==== Source information
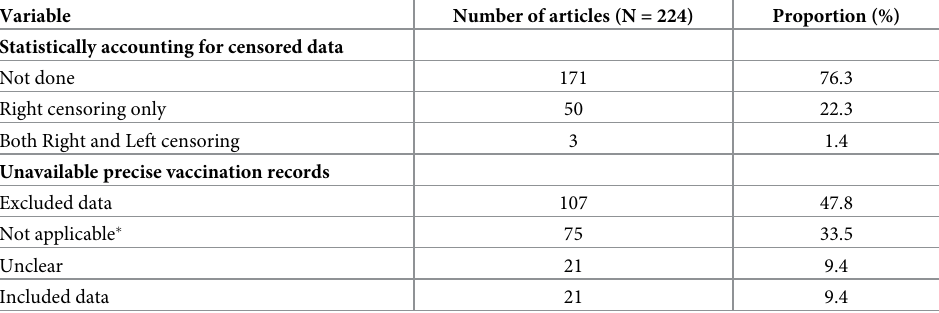
Table 2. Analytic and statistical gaps in the 224 included studies on the timeliness of routine childhood vaccina- tion, 1978–2021.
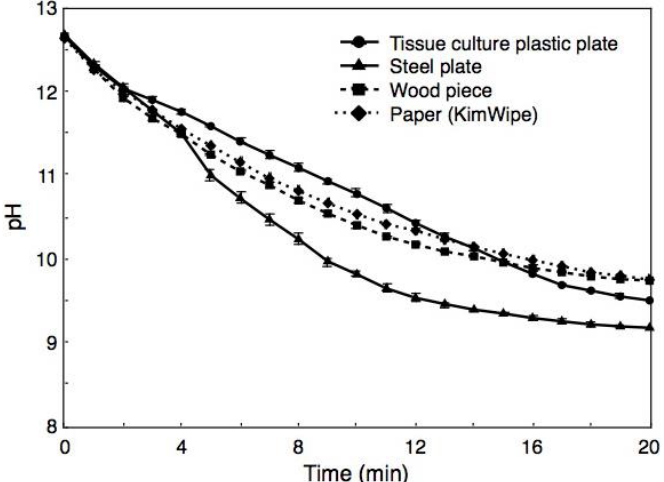
Figure 4. Changes of pH in BiSCaO Water sprayed on surfaces of materials. For all tested surfaces, the pH immediately after spraying was approximately 12.6, a value that was lower than the original pH of BiSCaO Water (i.e., pH 12.8). The pH on the surfaces continued to fall over the subsequent 20 min. Values are plotted as mean ± SD ( n = 4).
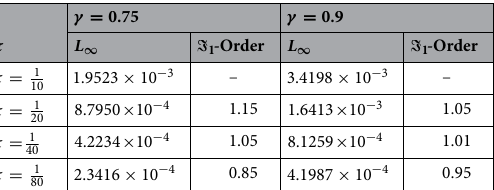
Table 9. Temporal variable convergence order for the Example 1, when h = 1 8 .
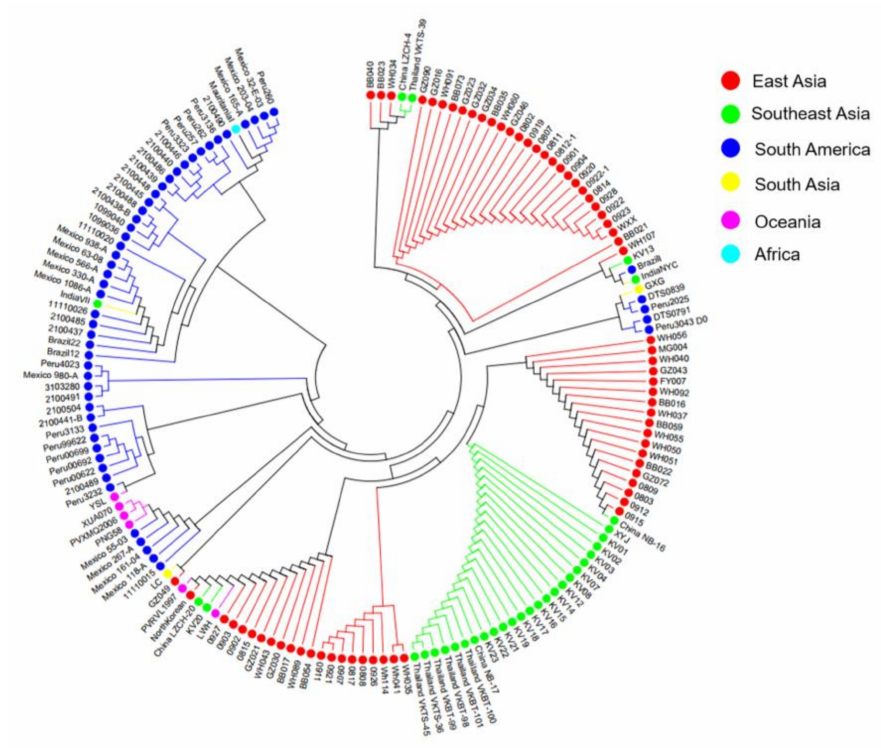
Figure 6. Phylogenetic relationship of pvmrp1 full-length genes in 166 isolates based on the neighbor- joining method. The evolutionary history was inferred using the neighbor-joining method. The optimal tree with the sum of branch length = 51.8479 is shown. The evolutionary distances were computed using the number of differences method and are in the units of the number of base differences per sequence. The analysis involved 166 nucleotide sequences. All positions containing gaps and missing data were eliminated. There were a total of 3373 positions in the final dataset. The color shows the geographical origin of the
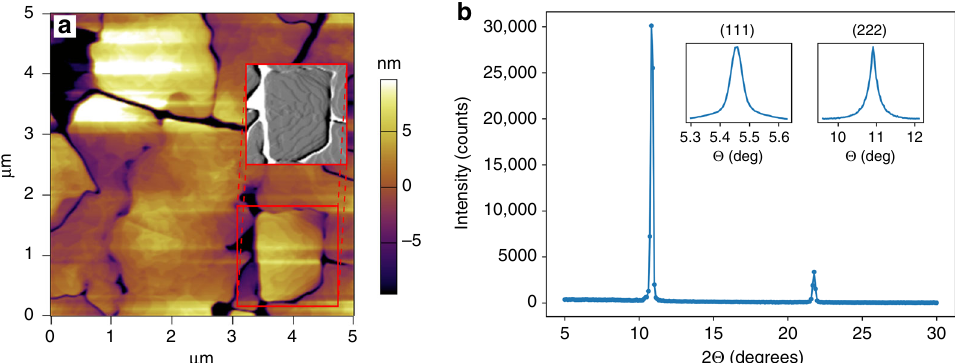
Fig. 4 Post-deposition characterization of a C 60 thin fi lm. a AFM image of the surface of a thin fi lm growth in two layers with a sample temperature of 196 and 216 °C for the fi rst and second layers respectively. The total fi lm thickness is 198 nm. The inset shows a portion of the image plotted in amplitude mode, which makes the molecular terraces more visible. b X-ray diffraction characterization of the same sample. The main plot shows a θ − 2 θ scan through the (111) and (222) re fl ections. The insets show θ -rocking scans through each re fl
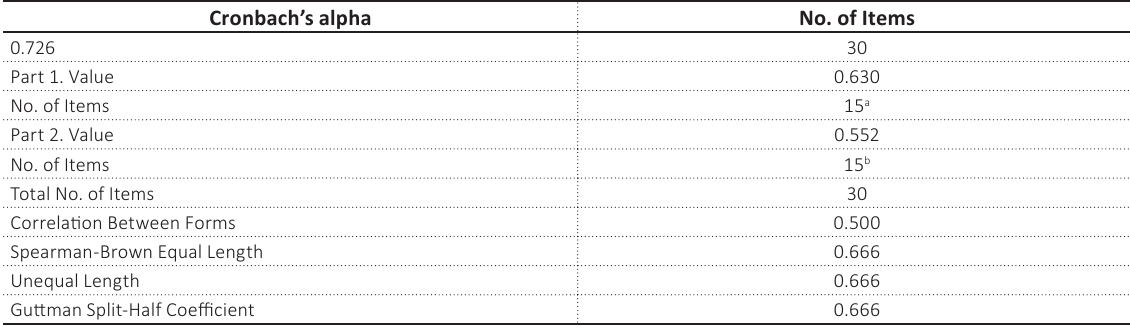
Table 1. Reliability statistics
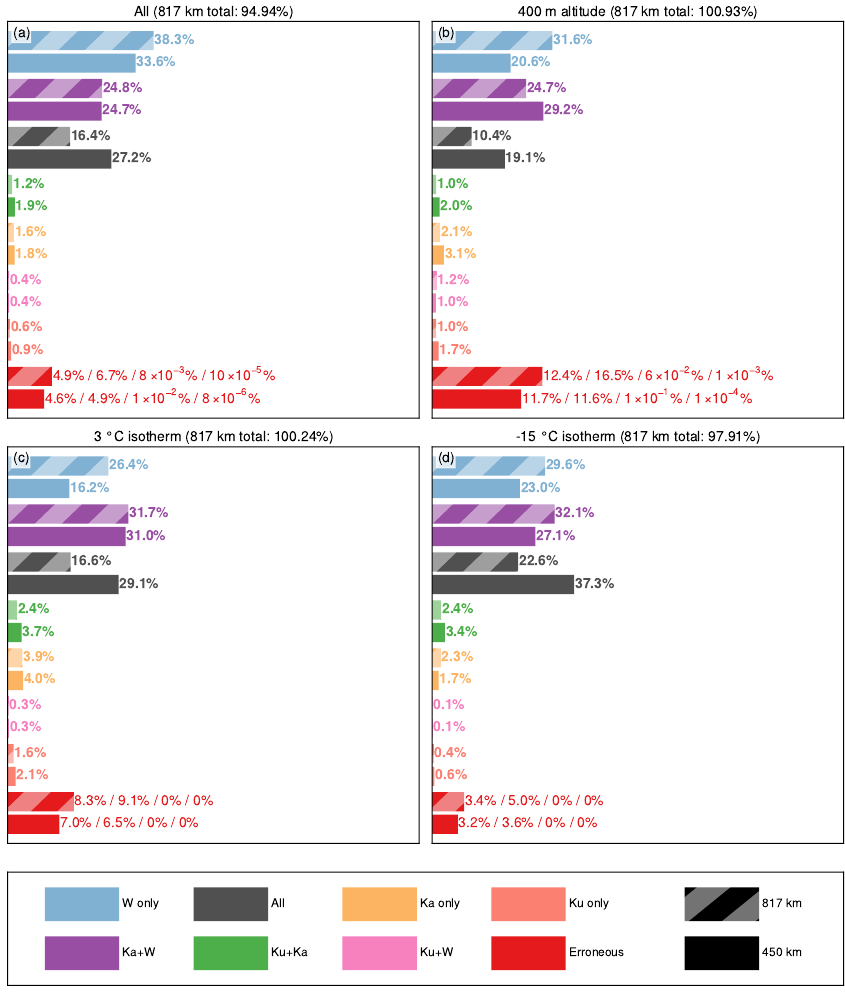
Figure 9. As in Fig. 4, but limited to the region of Fig. 8 (Sect. 5.3; TLC in Fig. 3).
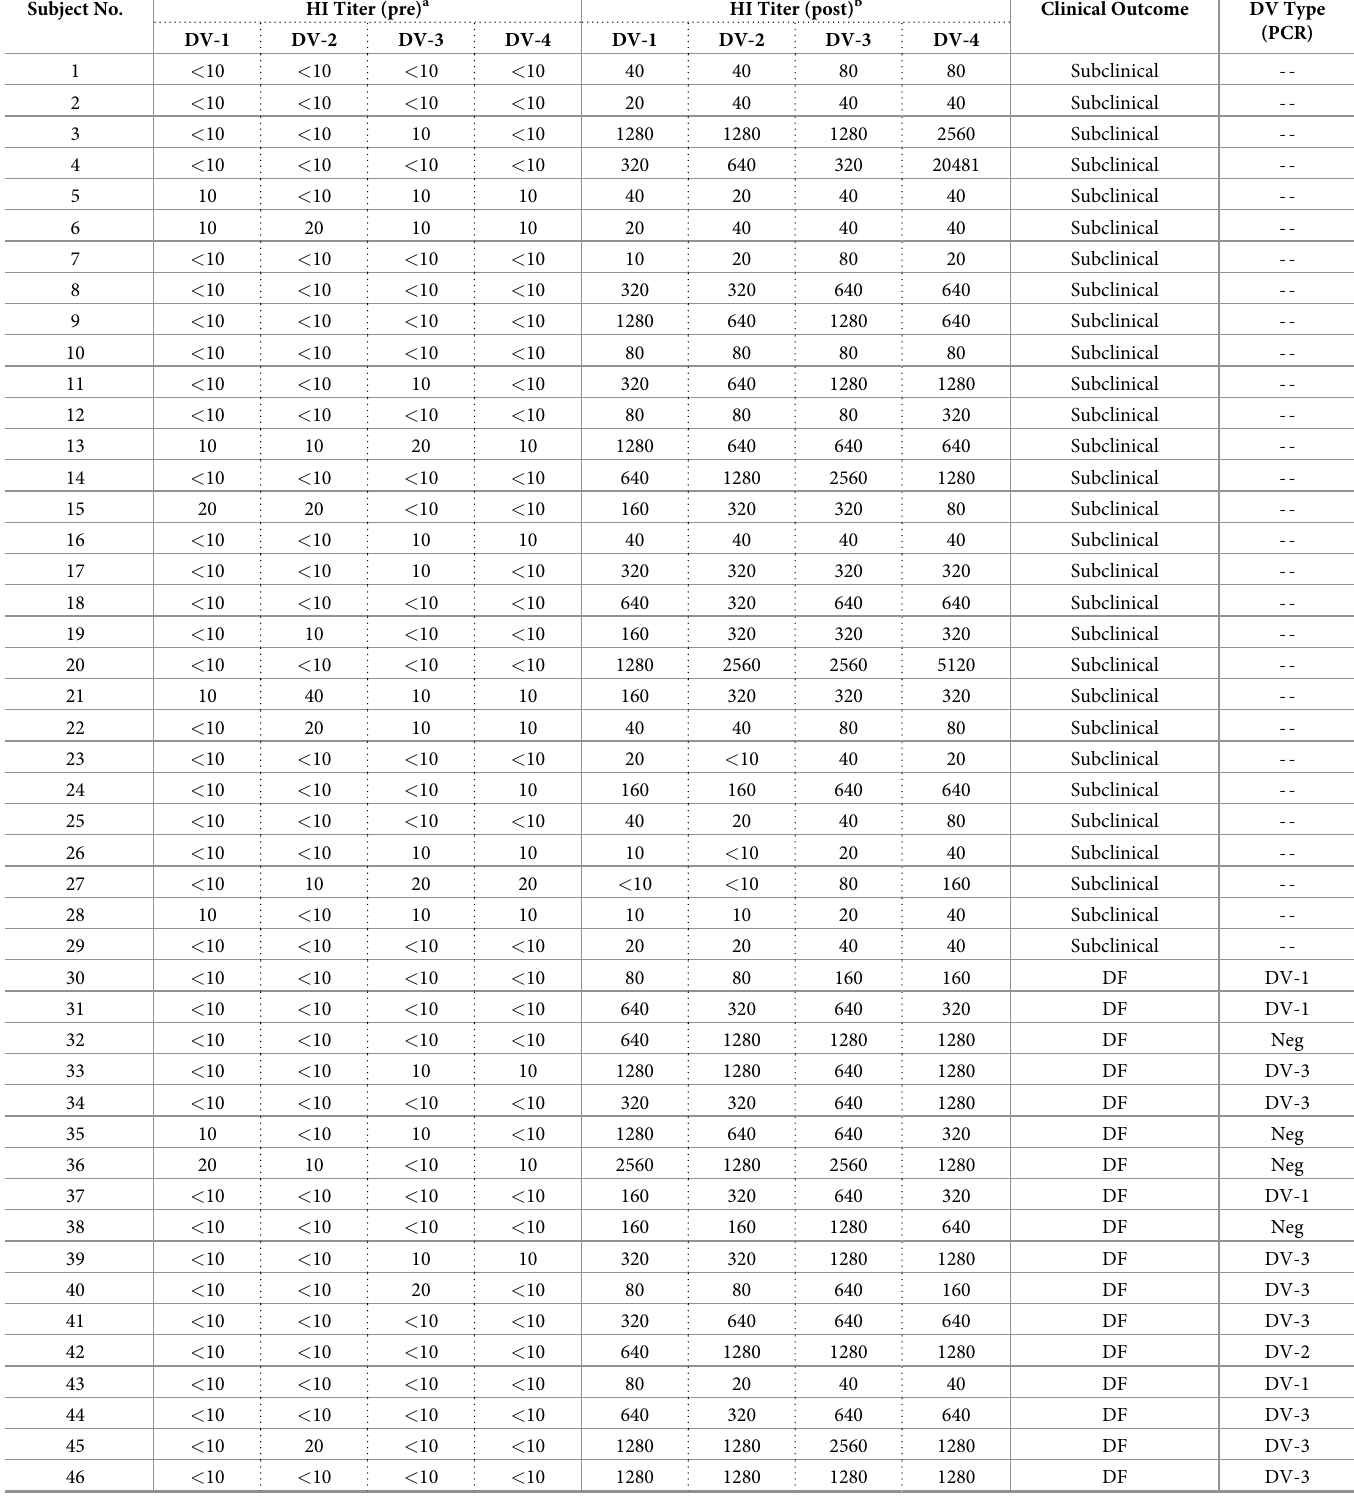
Table 1. Characteristics of the study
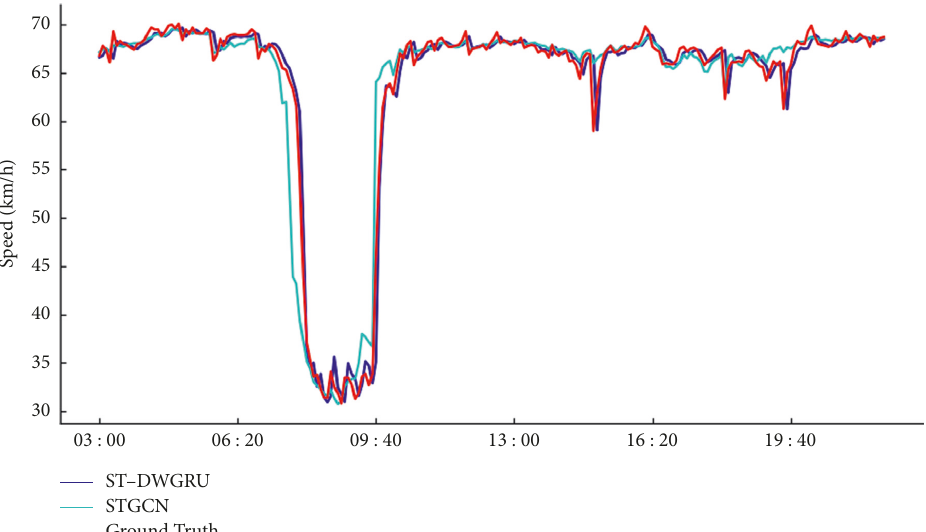
Figure 5: Speed prediction in extreme moments of the dataset PeMSD4.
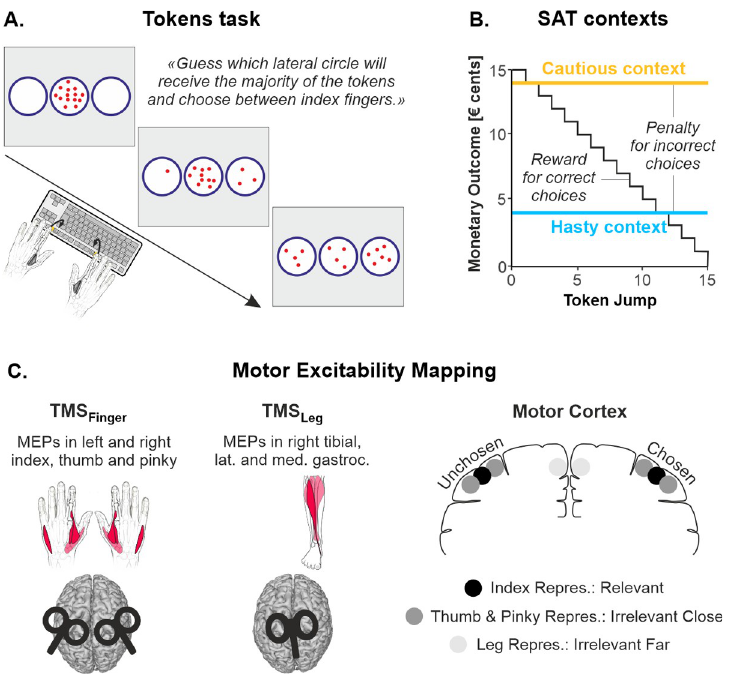
Fig 1. Tokens task, SAT contexts, and motor excitability mapping. (A) Tokens task. Participants had to choose between left or right index finger key presses depending on which lateral circle they thought would ultimately receive the majority of the tokens. (B) SAT contexts. The reward provided for correct choices decreased over the course of the trial, producing an increasing urge to decide. Most importantly, the use of a low penalty ( − 4 cents; blue) promoted hasty choices (hasty context), while a high penalty ( − 14 cents; yellow) fostered cautious choices (cautious context). In both contexts, a low penalty ( − 4 cents) was provided when participants did not respond before Jump 15 (not represented here). (C) Motor excitability mapping (related to S1 Fig). Left: In TMS Finger participants, a double-coil approach allowed us to elicit MEPs in index, thumb, and pinky muscles of both hands. In TMS Leg participants, MEPs were recorded in 3 right leg muscles. MEPs recorded in these 9 muscles were of reliable amplitude and were reproducible across sessions (see S1 Fig). Right: MEPs obtained in these different muscles allowed us to quantify excitability changes associated with a choice-relevant motor representation (i.e., the index finger representation), choice-irrelevant representations that lie close by the choice-relevant one (i.e., the thumb and pinky representations), and choice-irrelevant representations that lie far from the choice-relevant one (i.e., the leg representations). Further, classifying MEPs according to whether they fell on the same side as the chosen index or on the side of the unchosen index allowed us to measure excitability of the motor system on both the chosen and the unchosen side. M AU : AbbreviationlistshavebeencompiledforthoseusedthroughoutFigs 1 (cid:0) 7 andTable 1 : Pleaseverifythatallentriesarecorrect : EP, motor- evoked potential; SAT, speed–accuracy trade-off; TMS, transcranial magnetic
========
## Task instructions:
Every line of the entries above that includes "dataset" should be copied.

## Result of this task:
Figure 6. Phylogenetic relationship of pvmrp1 full-length genes in 166 isolates based on the neighbor- joining method. The evolutionary history was inferred using the neighbor-joining method. The optimal tree with the sum of branch length = 51.8479 is shown. The evolutionary distances were computed using the number of differences method and are in the units of the number of base differences per sequence. The analysis involved 166 nucleotide sequences. All positions containing gaps and missing data were eliminated. There were a total of 3373 positions in the final dataset. The color shows the geographical origin of the
Figure 5: Speed prediction in extreme moments of the dataset PeMSD4.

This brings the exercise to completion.